Because fuel consumption in the core_eia923__monthly_boiler_fuel table is reported per boiler_id, we must first map this data to generators using the core_eia860__assn_boiler_generator table. For boilers that have a 1:m or m: m relationship with generators, we allocate the reported fuel to each associated generator based on the nameplate capacity of each generator. So if boiler “1” was associated with generator A (25 MW) and generator B (75 MW), 25% of the fuel consumption would be allocated to generator A and 75% would be allocated to generator B.

pudl.analysis.allocate_gen_fuel.warn_if_missing_pms(gens: pandas.DataFrame) None[source]

Log warning if there are too many null prime_mover_code s.

Warn if prime mover codes in gens do not match the codes in the gf table this is something that should probably be fixed in the input data see https://github.com/catalyst-cooperative/pudl/issues/1585 set a threshold and ignore 2001 bc most errors are 2001 errors.

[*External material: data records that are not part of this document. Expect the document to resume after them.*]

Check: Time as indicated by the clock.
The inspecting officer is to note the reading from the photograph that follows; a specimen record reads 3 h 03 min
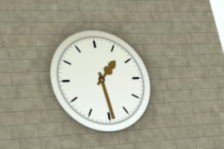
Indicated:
1 h 29 min
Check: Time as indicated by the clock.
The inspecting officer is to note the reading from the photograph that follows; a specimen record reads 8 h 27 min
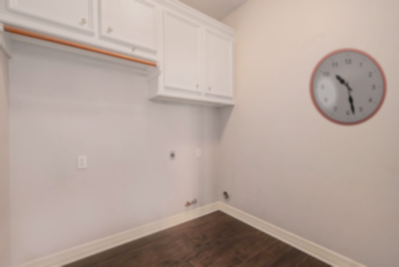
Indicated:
10 h 28 min
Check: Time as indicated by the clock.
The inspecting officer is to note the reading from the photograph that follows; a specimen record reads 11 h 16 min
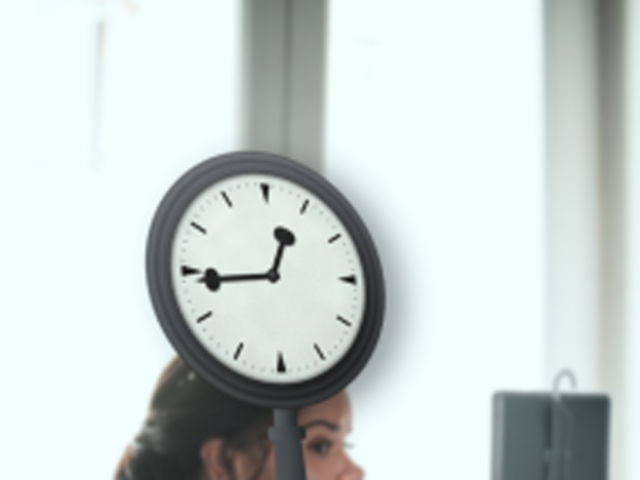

pudl.analysis.allocate_gen_fuel._test_frac(gen_pm_fuel: pandas.DataFrame) pandas.DataFrame[source]

Check if each of the IDX_PM_ESC groups frac’s add up to 1.

pudl.analysis.allocate_gen_fuel._test_gen_pm_fuel_output(gen_pm_fuel: pandas.DataFrame, gf: pandas.DataFrame, gen: pandas.DataFrame) pandas.DataFrame[source]
pudl.analysis.allocate_gen_fuel.test_gen_fuel_allocation(gen: pandas.DataFrame, net_gen_alloc: pandas.DataFrame, ratio: float = 0.05) None[source]

Does the allocated MWh differ from the granular core_eia923__monthly_generation?

Parameters:
  • gen – the core_eia923__monthly_generation table.

  • net_gen_alloc – the allocated net generation at the IDX_PM_ESC level

  • ratio – the tolerance

pudl.analysis.allocate_gen_fuel.test_original_gf_vs_the_allocated_by_gens_gf(gf: pandas.DataFrame, gf_allocated: pandas.DataFrame, data_columns: list[str] = DATA_COLUMNS, by: list[str] = ['year', 'plant_id_eia'], acceptance_threshold: float = 0.07) pandas.DataFrame[source]

Test whether the allocated data and original data sum up to similar values.

Raises:
  • AssertionError – If the number of plant/years that are off by more than 5% is not within acceptable level of tolerance.

  • AssertionError – If the difference between the allocated and original data for any plant/year is off by more than x10 or x-5.